Can any woman use the cervical cap?

Many women can use a cervical cap, but some can’t. If you have had abnormal Pap tests, known or suspected uterine or cervical cancer, or there is no cap size that fits you, you cannot use the cervical cap. You also cannot use the cervical cap if you have or possibly have uterine or cervical cancer or current infections of the cervix and vagina. Also, if you are allergic to silicone, you should not use the cervical cap.

Should I use any other type of contraception with the cervical cap?

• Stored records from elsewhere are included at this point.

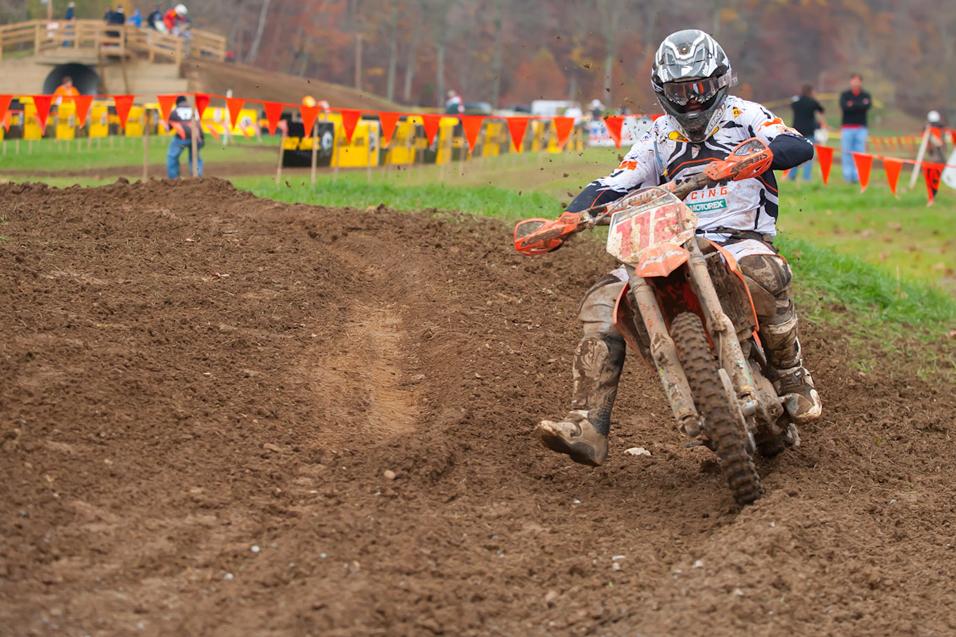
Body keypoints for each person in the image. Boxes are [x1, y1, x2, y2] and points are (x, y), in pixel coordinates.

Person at [535, 29, 821, 467]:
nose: (690, 101)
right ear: (662, 92)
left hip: (737, 239)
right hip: (666, 242)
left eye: (699, 88)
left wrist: (759, 156)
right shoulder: (656, 136)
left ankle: (792, 376)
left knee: (765, 273)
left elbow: (797, 143)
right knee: (602, 302)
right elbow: (618, 182)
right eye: (678, 91)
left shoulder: (746, 116)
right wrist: (569, 218)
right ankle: (587, 421)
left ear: (719, 82)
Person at [839, 73, 872, 183]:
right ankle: (848, 178)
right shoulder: (845, 94)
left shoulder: (866, 95)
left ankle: (858, 177)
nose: (855, 82)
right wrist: (859, 105)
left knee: (860, 153)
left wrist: (852, 105)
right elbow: (844, 107)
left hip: (861, 129)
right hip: (847, 128)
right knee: (846, 153)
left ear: (861, 82)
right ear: (850, 81)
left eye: (857, 80)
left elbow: (866, 107)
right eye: (853, 80)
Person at [788, 84, 825, 181]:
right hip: (809, 131)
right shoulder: (812, 102)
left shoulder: (796, 101)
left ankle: (792, 175)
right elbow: (821, 109)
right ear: (811, 91)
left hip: (797, 131)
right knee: (809, 156)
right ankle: (806, 177)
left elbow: (791, 105)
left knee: (794, 155)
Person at [167, 96, 204, 179]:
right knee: (195, 157)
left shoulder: (175, 111)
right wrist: (201, 138)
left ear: (177, 103)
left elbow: (169, 127)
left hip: (181, 137)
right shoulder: (194, 110)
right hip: (196, 137)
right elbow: (199, 125)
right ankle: (198, 177)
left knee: (172, 156)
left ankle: (173, 178)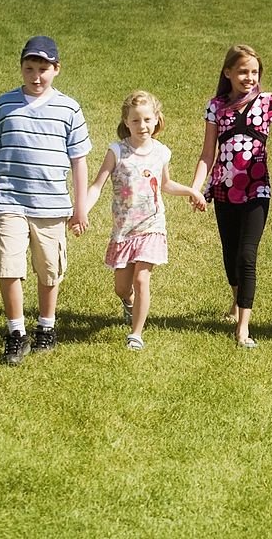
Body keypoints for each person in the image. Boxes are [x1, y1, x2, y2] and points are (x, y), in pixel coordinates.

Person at [0, 35, 92, 366]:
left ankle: (46, 328)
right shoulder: (3, 105)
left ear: (56, 69)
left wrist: (80, 207)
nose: (36, 76)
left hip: (51, 203)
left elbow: (79, 160)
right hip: (9, 199)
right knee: (9, 265)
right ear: (21, 68)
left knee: (49, 268)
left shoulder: (69, 108)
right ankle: (16, 334)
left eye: (43, 69)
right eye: (29, 68)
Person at [190, 45, 272, 348]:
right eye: (243, 71)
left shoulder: (267, 102)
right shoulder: (215, 107)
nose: (249, 77)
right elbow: (207, 154)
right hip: (223, 189)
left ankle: (243, 327)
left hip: (257, 189)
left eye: (254, 72)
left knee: (247, 255)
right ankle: (235, 299)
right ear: (228, 73)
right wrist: (195, 187)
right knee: (230, 254)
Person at [83, 91, 206, 350]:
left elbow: (166, 184)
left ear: (156, 119)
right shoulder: (117, 151)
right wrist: (81, 210)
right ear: (126, 122)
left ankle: (136, 335)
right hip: (124, 230)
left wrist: (192, 191)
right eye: (136, 121)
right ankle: (128, 304)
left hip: (152, 226)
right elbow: (96, 186)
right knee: (121, 287)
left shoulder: (161, 152)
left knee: (142, 280)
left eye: (148, 119)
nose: (143, 126)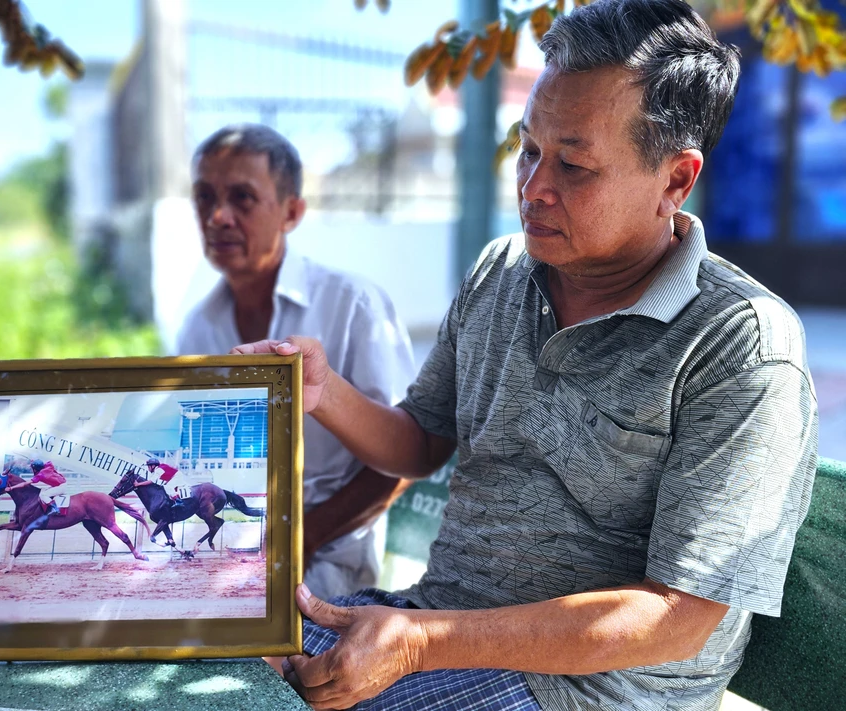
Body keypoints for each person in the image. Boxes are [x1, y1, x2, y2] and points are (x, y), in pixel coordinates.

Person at [233, 1, 819, 708]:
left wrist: (422, 641)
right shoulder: (501, 271)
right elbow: (420, 442)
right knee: (201, 647)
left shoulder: (741, 342)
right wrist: (323, 390)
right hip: (434, 623)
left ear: (675, 180)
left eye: (573, 165)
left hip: (590, 688)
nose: (533, 188)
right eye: (528, 148)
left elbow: (677, 617)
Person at [175, 123, 417, 600]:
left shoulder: (354, 306)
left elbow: (405, 461)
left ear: (292, 212)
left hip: (331, 568)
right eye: (205, 197)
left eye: (242, 198)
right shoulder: (197, 329)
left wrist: (300, 538)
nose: (218, 216)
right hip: (231, 554)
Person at [7, 459, 67, 533]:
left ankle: (55, 508)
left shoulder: (40, 475)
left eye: (33, 468)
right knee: (43, 490)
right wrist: (33, 461)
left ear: (35, 468)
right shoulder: (47, 466)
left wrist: (11, 488)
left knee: (43, 495)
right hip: (61, 484)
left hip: (61, 487)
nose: (32, 469)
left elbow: (24, 484)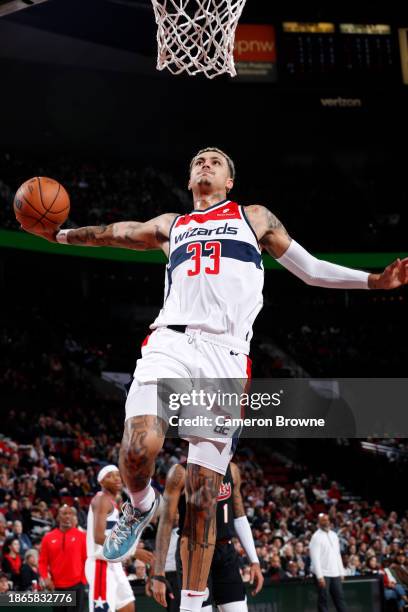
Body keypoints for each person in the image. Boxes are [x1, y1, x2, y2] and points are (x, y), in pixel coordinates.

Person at [28, 147, 408, 612]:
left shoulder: (254, 218)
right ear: (190, 180)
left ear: (230, 181)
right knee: (138, 446)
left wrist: (374, 282)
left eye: (216, 161)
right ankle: (139, 502)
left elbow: (308, 270)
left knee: (204, 495)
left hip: (226, 359)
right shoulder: (173, 225)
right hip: (170, 342)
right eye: (198, 161)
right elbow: (113, 233)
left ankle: (192, 605)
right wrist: (60, 234)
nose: (205, 164)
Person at [150, 461, 263, 611]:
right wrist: (158, 573)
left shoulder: (232, 469)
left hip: (225, 552)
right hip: (194, 552)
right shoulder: (180, 472)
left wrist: (254, 561)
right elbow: (165, 523)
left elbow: (239, 515)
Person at [86, 464, 153, 612]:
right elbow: (98, 537)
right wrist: (132, 551)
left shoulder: (112, 503)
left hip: (113, 565)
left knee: (128, 606)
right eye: (110, 476)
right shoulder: (101, 499)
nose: (116, 478)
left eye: (117, 474)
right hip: (100, 565)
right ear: (101, 482)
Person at [38, 505, 87, 612]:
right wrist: (46, 578)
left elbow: (86, 560)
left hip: (77, 586)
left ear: (74, 517)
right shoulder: (48, 537)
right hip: (57, 588)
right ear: (58, 517)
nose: (67, 516)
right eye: (64, 513)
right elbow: (42, 562)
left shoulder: (82, 536)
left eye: (70, 514)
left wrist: (82, 581)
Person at [309, 513, 347, 612]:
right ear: (319, 522)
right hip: (323, 574)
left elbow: (338, 554)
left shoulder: (334, 535)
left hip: (335, 573)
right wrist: (319, 576)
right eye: (323, 520)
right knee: (323, 600)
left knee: (340, 599)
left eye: (327, 520)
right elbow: (315, 558)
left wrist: (341, 572)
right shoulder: (316, 537)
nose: (326, 522)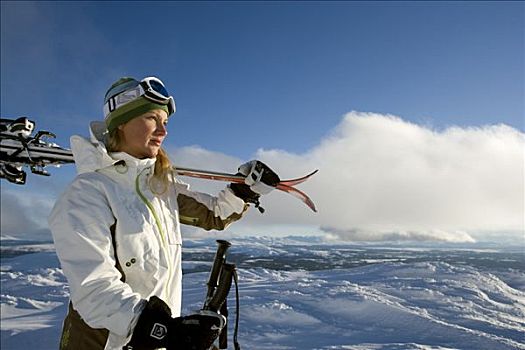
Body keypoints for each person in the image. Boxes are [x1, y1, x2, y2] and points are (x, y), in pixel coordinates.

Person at [48, 76, 280, 350]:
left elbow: (214, 214)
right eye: (151, 118)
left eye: (165, 122)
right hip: (106, 342)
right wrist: (162, 329)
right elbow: (93, 288)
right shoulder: (88, 193)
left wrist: (243, 190)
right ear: (120, 122)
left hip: (155, 339)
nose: (163, 130)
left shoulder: (160, 187)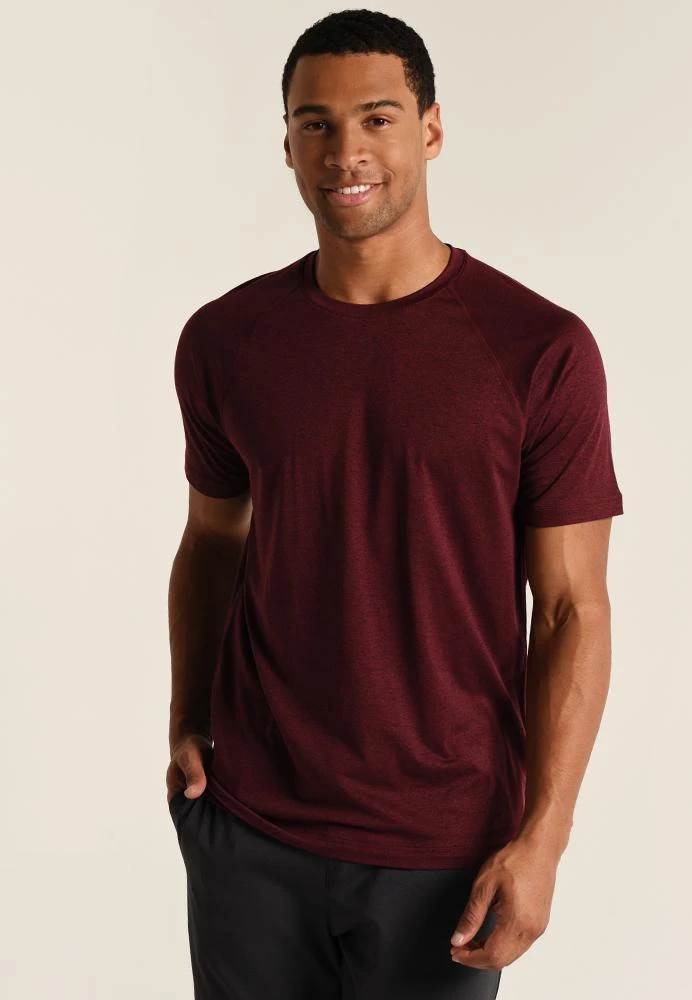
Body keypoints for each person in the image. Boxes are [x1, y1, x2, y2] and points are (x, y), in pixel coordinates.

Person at [166, 8, 624, 999]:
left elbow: (573, 609)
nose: (346, 152)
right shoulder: (226, 340)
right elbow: (212, 541)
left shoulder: (539, 349)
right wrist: (186, 715)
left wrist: (544, 839)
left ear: (432, 129)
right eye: (316, 124)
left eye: (377, 118)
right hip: (251, 828)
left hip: (444, 848)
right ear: (287, 144)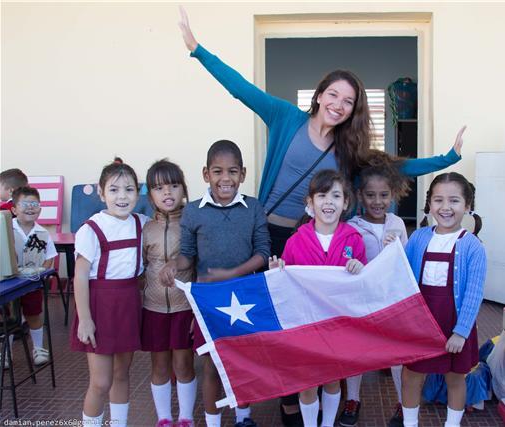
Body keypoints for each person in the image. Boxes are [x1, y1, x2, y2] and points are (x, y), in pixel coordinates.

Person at [178, 8, 465, 422]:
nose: (339, 105)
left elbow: (396, 167)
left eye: (348, 102)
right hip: (266, 236)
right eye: (334, 95)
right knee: (265, 322)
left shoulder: (349, 151)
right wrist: (197, 50)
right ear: (318, 95)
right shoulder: (284, 117)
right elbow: (240, 88)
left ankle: (306, 399)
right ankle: (285, 400)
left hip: (312, 243)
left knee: (303, 324)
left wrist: (447, 158)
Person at [159, 140, 270, 427]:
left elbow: (262, 253)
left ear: (243, 174)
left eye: (232, 171)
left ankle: (244, 419)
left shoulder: (254, 208)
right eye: (218, 171)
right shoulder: (194, 211)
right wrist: (174, 265)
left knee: (243, 363)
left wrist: (230, 274)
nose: (226, 179)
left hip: (244, 297)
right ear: (206, 174)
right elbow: (187, 256)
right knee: (211, 365)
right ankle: (212, 422)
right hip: (209, 302)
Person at [269, 169, 367, 427]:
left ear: (345, 203)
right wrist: (277, 271)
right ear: (310, 203)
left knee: (333, 379)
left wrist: (359, 268)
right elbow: (285, 284)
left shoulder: (354, 239)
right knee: (308, 383)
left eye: (335, 195)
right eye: (322, 195)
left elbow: (363, 284)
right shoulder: (295, 241)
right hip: (306, 324)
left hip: (338, 323)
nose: (328, 202)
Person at [401, 172, 486, 427]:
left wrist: (461, 332)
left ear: (468, 206)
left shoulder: (473, 246)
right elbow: (401, 275)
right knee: (411, 375)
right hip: (421, 322)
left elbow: (473, 293)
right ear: (429, 204)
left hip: (455, 323)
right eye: (438, 200)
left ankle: (452, 424)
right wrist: (389, 251)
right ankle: (409, 423)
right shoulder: (418, 238)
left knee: (455, 378)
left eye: (454, 201)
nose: (445, 208)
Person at [70, 158, 149, 426]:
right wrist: (85, 319)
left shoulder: (142, 223)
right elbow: (79, 276)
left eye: (128, 189)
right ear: (101, 193)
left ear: (138, 194)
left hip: (127, 304)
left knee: (122, 374)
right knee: (101, 382)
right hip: (99, 307)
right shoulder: (91, 228)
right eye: (114, 190)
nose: (122, 196)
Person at [340, 160, 410, 427]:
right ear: (360, 196)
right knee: (356, 351)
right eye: (370, 195)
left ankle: (404, 403)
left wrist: (398, 249)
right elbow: (347, 262)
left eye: (383, 195)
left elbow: (405, 264)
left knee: (396, 356)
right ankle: (353, 399)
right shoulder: (352, 227)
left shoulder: (398, 224)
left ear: (392, 195)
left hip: (391, 301)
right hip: (361, 300)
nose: (377, 201)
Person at [141, 160, 196, 427]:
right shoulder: (145, 228)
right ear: (150, 194)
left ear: (183, 189)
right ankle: (164, 417)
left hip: (184, 307)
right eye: (159, 187)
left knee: (184, 364)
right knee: (160, 365)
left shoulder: (192, 222)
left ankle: (185, 417)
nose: (168, 193)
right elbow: (139, 269)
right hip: (153, 308)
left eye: (174, 185)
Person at [10, 186, 58, 365]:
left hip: (31, 283)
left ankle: (38, 348)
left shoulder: (43, 233)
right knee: (7, 318)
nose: (30, 207)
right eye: (25, 203)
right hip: (9, 282)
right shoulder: (6, 228)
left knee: (34, 313)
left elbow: (50, 258)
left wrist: (41, 273)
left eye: (34, 204)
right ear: (14, 209)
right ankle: (6, 353)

Until you become comfortable with inserting the cervical cap correctly (usually one week to one month), use a backup method of contraception. You should always use the spermicide that is labeled for use with the cervical cap. It is also a good idea to use a male condom when you are using the cervical cap. This will increase the effectiveness and lessen your chance of getting an STI. Discuss with your health care provider how to use emergency contraception if the cap gets moved out of place.